EXERCISE MATERIALS:
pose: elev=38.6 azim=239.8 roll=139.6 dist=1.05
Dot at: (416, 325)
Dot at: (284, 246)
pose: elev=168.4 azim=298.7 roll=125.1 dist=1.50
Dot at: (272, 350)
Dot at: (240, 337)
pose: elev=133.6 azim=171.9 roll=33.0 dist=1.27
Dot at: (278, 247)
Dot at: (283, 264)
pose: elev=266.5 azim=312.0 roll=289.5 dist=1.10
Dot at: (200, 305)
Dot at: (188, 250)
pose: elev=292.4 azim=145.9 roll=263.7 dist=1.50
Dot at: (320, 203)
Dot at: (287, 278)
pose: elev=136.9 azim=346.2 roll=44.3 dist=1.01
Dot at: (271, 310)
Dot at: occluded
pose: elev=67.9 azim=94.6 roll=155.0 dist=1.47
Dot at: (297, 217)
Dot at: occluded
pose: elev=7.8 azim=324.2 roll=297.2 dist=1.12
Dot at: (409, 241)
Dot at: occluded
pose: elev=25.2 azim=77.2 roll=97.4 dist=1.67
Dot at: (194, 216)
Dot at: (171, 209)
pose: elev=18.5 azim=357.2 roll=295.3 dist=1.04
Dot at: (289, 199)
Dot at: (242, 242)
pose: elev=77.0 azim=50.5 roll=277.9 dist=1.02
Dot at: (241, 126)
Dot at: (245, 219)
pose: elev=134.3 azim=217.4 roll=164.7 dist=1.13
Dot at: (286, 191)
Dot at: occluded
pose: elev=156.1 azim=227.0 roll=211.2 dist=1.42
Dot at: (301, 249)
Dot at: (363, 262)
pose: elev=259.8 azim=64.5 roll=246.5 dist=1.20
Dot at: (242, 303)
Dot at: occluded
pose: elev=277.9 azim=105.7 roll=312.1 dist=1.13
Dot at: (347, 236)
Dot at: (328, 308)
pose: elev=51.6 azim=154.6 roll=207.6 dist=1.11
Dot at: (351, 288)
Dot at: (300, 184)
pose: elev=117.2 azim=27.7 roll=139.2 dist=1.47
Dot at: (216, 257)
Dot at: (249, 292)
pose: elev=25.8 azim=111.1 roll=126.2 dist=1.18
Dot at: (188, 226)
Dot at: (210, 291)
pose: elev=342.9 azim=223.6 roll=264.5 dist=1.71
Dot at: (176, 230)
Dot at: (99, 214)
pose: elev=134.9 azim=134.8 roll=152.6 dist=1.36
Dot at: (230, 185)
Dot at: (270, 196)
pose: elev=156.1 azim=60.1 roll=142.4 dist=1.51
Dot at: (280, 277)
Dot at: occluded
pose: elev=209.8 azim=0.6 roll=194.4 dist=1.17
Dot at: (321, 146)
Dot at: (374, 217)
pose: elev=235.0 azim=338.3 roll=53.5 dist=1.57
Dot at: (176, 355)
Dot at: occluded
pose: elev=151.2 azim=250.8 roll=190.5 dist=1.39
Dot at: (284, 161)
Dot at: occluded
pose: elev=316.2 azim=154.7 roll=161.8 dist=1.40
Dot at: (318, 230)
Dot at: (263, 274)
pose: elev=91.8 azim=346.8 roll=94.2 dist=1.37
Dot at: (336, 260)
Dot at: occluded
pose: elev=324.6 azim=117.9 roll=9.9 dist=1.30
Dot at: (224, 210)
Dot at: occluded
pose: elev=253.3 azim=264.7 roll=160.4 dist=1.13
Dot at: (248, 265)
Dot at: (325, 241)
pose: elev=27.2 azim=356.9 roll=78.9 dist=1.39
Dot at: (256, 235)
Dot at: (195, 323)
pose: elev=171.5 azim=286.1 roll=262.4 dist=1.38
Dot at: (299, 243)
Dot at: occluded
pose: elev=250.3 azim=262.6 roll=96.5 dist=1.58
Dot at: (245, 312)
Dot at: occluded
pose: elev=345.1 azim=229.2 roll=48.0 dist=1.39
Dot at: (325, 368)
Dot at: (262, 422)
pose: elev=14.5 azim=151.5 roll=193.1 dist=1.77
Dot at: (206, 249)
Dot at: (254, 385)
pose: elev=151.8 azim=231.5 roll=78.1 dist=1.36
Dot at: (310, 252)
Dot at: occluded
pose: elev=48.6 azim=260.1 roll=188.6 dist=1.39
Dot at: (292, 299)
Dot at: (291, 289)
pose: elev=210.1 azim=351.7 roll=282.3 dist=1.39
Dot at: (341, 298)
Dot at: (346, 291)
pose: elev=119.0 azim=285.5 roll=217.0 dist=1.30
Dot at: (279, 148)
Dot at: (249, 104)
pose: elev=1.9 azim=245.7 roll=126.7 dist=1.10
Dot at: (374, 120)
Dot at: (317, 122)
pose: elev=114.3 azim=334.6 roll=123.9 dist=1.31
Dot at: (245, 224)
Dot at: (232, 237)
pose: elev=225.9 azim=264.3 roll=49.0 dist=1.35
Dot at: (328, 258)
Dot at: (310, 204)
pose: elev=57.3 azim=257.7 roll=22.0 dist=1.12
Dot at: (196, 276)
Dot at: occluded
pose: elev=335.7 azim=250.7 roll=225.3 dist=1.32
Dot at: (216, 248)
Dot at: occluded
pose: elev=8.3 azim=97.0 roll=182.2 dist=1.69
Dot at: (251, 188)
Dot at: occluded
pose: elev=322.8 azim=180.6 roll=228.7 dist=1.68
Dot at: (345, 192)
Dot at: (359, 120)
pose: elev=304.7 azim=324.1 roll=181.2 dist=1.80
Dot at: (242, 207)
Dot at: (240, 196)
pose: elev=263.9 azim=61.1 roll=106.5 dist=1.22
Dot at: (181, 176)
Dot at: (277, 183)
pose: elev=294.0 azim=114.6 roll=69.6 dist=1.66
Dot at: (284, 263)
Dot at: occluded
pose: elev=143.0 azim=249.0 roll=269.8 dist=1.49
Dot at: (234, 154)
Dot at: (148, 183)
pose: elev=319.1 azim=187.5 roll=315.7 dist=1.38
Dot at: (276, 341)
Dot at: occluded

WHAT IS REQUIRED: Print all of the records above again, line for line and without any changes.

SOLUTION TO THIS PROBLEM:
pose: elev=38.6 azim=239.8 roll=139.6 dist=1.05
Dot at: (416, 325)
Dot at: (284, 246)
pose: elev=168.4 azim=298.7 roll=125.1 dist=1.50
Dot at: (272, 350)
Dot at: (240, 337)
pose: elev=133.6 azim=171.9 roll=33.0 dist=1.27
Dot at: (278, 247)
Dot at: (283, 264)
pose: elev=266.5 azim=312.0 roll=289.5 dist=1.10
Dot at: (200, 305)
Dot at: (188, 250)
pose: elev=292.4 azim=145.9 roll=263.7 dist=1.50
Dot at: (320, 203)
Dot at: (287, 278)
pose: elev=136.9 azim=346.2 roll=44.3 dist=1.01
Dot at: (271, 310)
Dot at: occluded
pose: elev=67.9 azim=94.6 roll=155.0 dist=1.47
Dot at: (297, 217)
Dot at: occluded
pose: elev=7.8 azim=324.2 roll=297.2 dist=1.12
Dot at: (409, 241)
Dot at: occluded
pose: elev=25.2 azim=77.2 roll=97.4 dist=1.67
Dot at: (194, 216)
Dot at: (171, 209)
pose: elev=18.5 azim=357.2 roll=295.3 dist=1.04
Dot at: (289, 199)
Dot at: (242, 242)
pose: elev=77.0 azim=50.5 roll=277.9 dist=1.02
Dot at: (241, 126)
Dot at: (245, 219)
pose: elev=134.3 azim=217.4 roll=164.7 dist=1.13
Dot at: (286, 191)
Dot at: occluded
pose: elev=156.1 azim=227.0 roll=211.2 dist=1.42
Dot at: (301, 249)
Dot at: (363, 262)
pose: elev=259.8 azim=64.5 roll=246.5 dist=1.20
Dot at: (242, 303)
Dot at: occluded
pose: elev=277.9 azim=105.7 roll=312.1 dist=1.13
Dot at: (347, 236)
Dot at: (328, 308)
pose: elev=51.6 azim=154.6 roll=207.6 dist=1.11
Dot at: (351, 288)
Dot at: (300, 184)
pose: elev=117.2 azim=27.7 roll=139.2 dist=1.47
Dot at: (216, 257)
Dot at: (249, 292)
pose: elev=25.8 azim=111.1 roll=126.2 dist=1.18
Dot at: (188, 226)
Dot at: (210, 291)
pose: elev=342.9 azim=223.6 roll=264.5 dist=1.71
Dot at: (176, 230)
Dot at: (99, 214)
pose: elev=134.9 azim=134.8 roll=152.6 dist=1.36
Dot at: (230, 185)
Dot at: (270, 196)
pose: elev=156.1 azim=60.1 roll=142.4 dist=1.51
Dot at: (280, 277)
Dot at: occluded
pose: elev=209.8 azim=0.6 roll=194.4 dist=1.17
Dot at: (321, 146)
Dot at: (374, 217)
pose: elev=235.0 azim=338.3 roll=53.5 dist=1.57
Dot at: (176, 355)
Dot at: occluded
pose: elev=151.2 azim=250.8 roll=190.5 dist=1.39
Dot at: (284, 161)
Dot at: occluded
pose: elev=316.2 azim=154.7 roll=161.8 dist=1.40
Dot at: (318, 230)
Dot at: (263, 274)
pose: elev=91.8 azim=346.8 roll=94.2 dist=1.37
Dot at: (336, 260)
Dot at: occluded
pose: elev=324.6 azim=117.9 roll=9.9 dist=1.30
Dot at: (224, 210)
Dot at: occluded
pose: elev=253.3 azim=264.7 roll=160.4 dist=1.13
Dot at: (248, 265)
Dot at: (325, 241)
pose: elev=27.2 azim=356.9 roll=78.9 dist=1.39
Dot at: (256, 235)
Dot at: (195, 323)
pose: elev=171.5 azim=286.1 roll=262.4 dist=1.38
Dot at: (299, 243)
Dot at: occluded
pose: elev=250.3 azim=262.6 roll=96.5 dist=1.58
Dot at: (245, 312)
Dot at: occluded
pose: elev=345.1 azim=229.2 roll=48.0 dist=1.39
Dot at: (325, 368)
Dot at: (262, 422)
pose: elev=14.5 azim=151.5 roll=193.1 dist=1.77
Dot at: (206, 249)
Dot at: (254, 385)
pose: elev=151.8 azim=231.5 roll=78.1 dist=1.36
Dot at: (310, 252)
Dot at: occluded
pose: elev=48.6 azim=260.1 roll=188.6 dist=1.39
Dot at: (292, 299)
Dot at: (291, 289)
pose: elev=210.1 azim=351.7 roll=282.3 dist=1.39
Dot at: (341, 298)
Dot at: (346, 291)
pose: elev=119.0 azim=285.5 roll=217.0 dist=1.30
Dot at: (279, 148)
Dot at: (249, 104)
pose: elev=1.9 azim=245.7 roll=126.7 dist=1.10
Dot at: (374, 120)
Dot at: (317, 122)
pose: elev=114.3 azim=334.6 roll=123.9 dist=1.31
Dot at: (245, 224)
Dot at: (232, 237)
pose: elev=225.9 azim=264.3 roll=49.0 dist=1.35
Dot at: (328, 258)
Dot at: (310, 204)
pose: elev=57.3 azim=257.7 roll=22.0 dist=1.12
Dot at: (196, 276)
Dot at: occluded
pose: elev=335.7 azim=250.7 roll=225.3 dist=1.32
Dot at: (216, 248)
Dot at: occluded
pose: elev=8.3 azim=97.0 roll=182.2 dist=1.69
Dot at: (251, 188)
Dot at: occluded
pose: elev=322.8 azim=180.6 roll=228.7 dist=1.68
Dot at: (345, 192)
Dot at: (359, 120)
pose: elev=304.7 azim=324.1 roll=181.2 dist=1.80
Dot at: (242, 207)
Dot at: (240, 196)
pose: elev=263.9 azim=61.1 roll=106.5 dist=1.22
Dot at: (181, 176)
Dot at: (277, 183)
pose: elev=294.0 azim=114.6 roll=69.6 dist=1.66
Dot at: (284, 263)
Dot at: occluded
pose: elev=143.0 azim=249.0 roll=269.8 dist=1.49
Dot at: (234, 154)
Dot at: (148, 183)
pose: elev=319.1 azim=187.5 roll=315.7 dist=1.38
Dot at: (276, 341)
Dot at: occluded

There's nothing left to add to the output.